The earthquakes recorded in the mine represent two different types of events. The first group, recorded at the time of the blasting, generates negative magnitude numbers (something never seen in nature) and is caused by the actual breaking up of the rocks from the explosion. The second group, which occurs hours to weeks after the blast, produces earthquakes from magnitude zero to about 3. These earthquakes are caused by the build-up of stresses from the mining operations on the long dormant faults lying beneath the ground.

"The nicest thing about using the mine data is that we know we are seeing all the events from zero to three because we are seeing the even smaller events caused directly by the blasting," says Richardson. "We know that it is not the limit of the equipment, but that the lower limit of earthquakes is around zero."

Because the researchers are confident they are recording all the earthquake activity, they can investigate another earthquake question. Large earthquakes happen infrequently compared to small earthquakes and, for earthquakes recorded above magnitude 3, the magnitude of the earthquake is related to the number of that magnitude that occur.
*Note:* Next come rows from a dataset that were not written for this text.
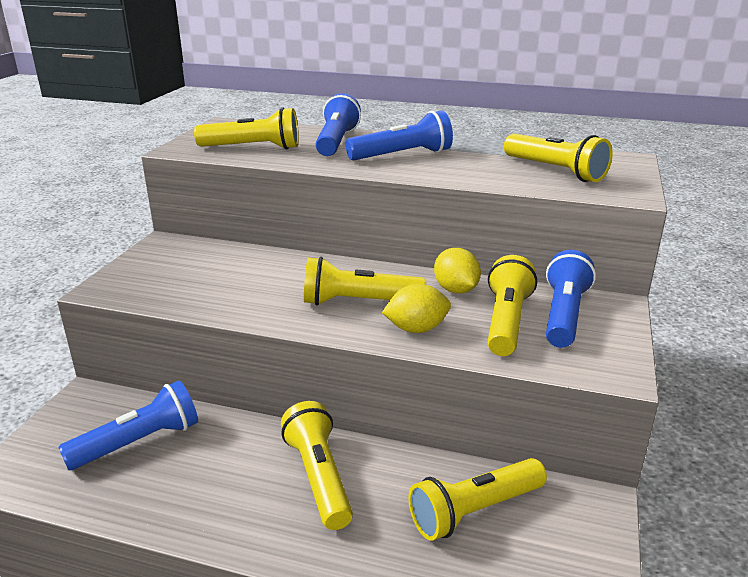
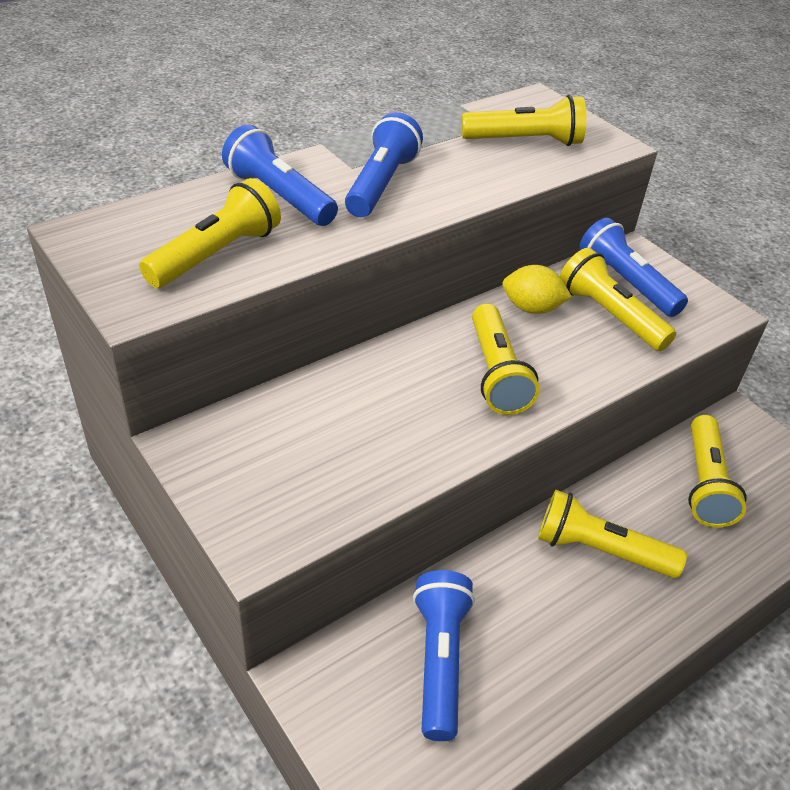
camera: 55 degrees left, 15 degrees up
yellow flashlight [304,257,426,305] -> yellow flashlight turned 45 degrees counterclockwise [472,303,540,415]
yellow lemon [382,284,451,333] -> none

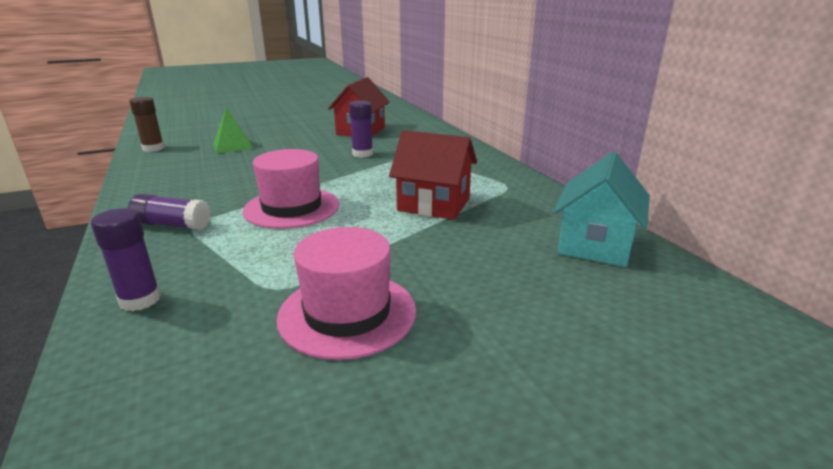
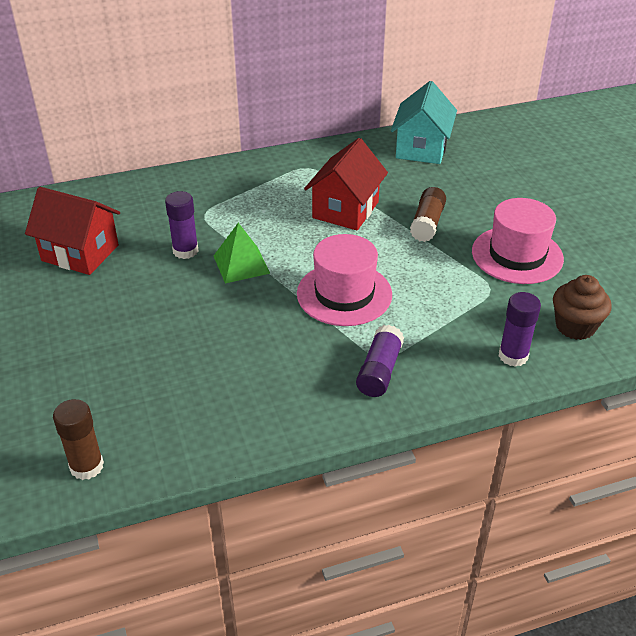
camera: 85 degrees left, 15 degrees up
green pyramid [213,108,253,153] -> green pyramid moved to [214,223,270,284]
turquoise house [553,152,650,267] -> turquoise house turned 75 degrees clockwise [391,81,457,164]
none -> brown glue stick [410,187,446,242]
none -> brown cupcake [553,275,612,340]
"The mine data shows fewer events than expected at the lower numbers," says Richardson. "There is a scaling breakdown that we see in the laboratory and now we see in the mine data."

In both the numbers of earthquakes and the critically small size of earthquakes, the researchers are using the mine data to bridge the gap between what can be seen in the laboratory and what is recorded by seismic arrays on the surface.

"We are getting to the intersection of where laboratory work and field work meet and provide a continuum," says Richardson.